— PROBLEM TO SOLVE —
From the entries below, copy every line where the string "Дата" appears.

— Transcribed page contents —
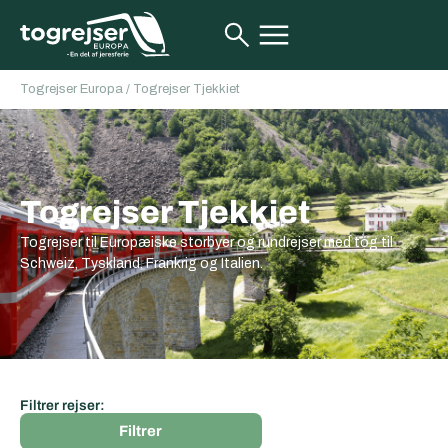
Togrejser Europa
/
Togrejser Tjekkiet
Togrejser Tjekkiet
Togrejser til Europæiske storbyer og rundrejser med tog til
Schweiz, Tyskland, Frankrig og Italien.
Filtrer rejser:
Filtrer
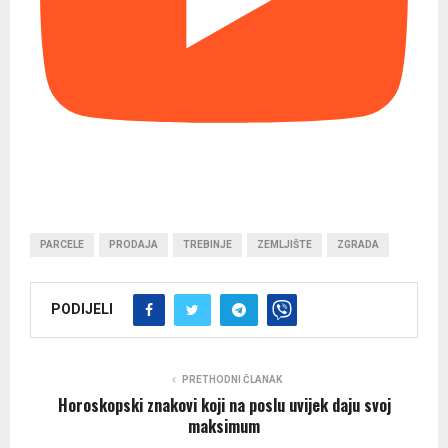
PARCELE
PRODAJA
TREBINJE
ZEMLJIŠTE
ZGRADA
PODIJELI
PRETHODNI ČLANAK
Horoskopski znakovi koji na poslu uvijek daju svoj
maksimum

==

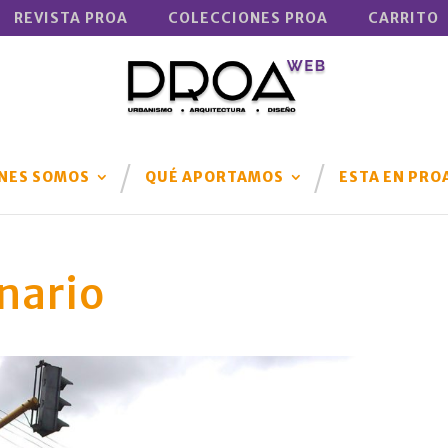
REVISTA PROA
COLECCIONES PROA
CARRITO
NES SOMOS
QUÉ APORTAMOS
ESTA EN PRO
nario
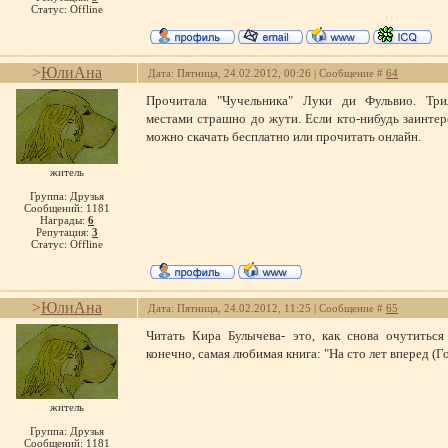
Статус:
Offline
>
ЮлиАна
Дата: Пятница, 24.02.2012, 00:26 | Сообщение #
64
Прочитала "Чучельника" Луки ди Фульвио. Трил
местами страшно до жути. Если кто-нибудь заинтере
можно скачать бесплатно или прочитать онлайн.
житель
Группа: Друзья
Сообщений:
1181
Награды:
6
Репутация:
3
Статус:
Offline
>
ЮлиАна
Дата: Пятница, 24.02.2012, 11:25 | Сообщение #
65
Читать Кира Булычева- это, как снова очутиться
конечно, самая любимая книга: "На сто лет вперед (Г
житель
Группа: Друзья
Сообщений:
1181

— FINAL ANSWER —
Дата: Пятница, 24.02.2012, 00:26 | Сообщение #
Дата: Пятница, 24.02.2012, 11:25 | Сообщение #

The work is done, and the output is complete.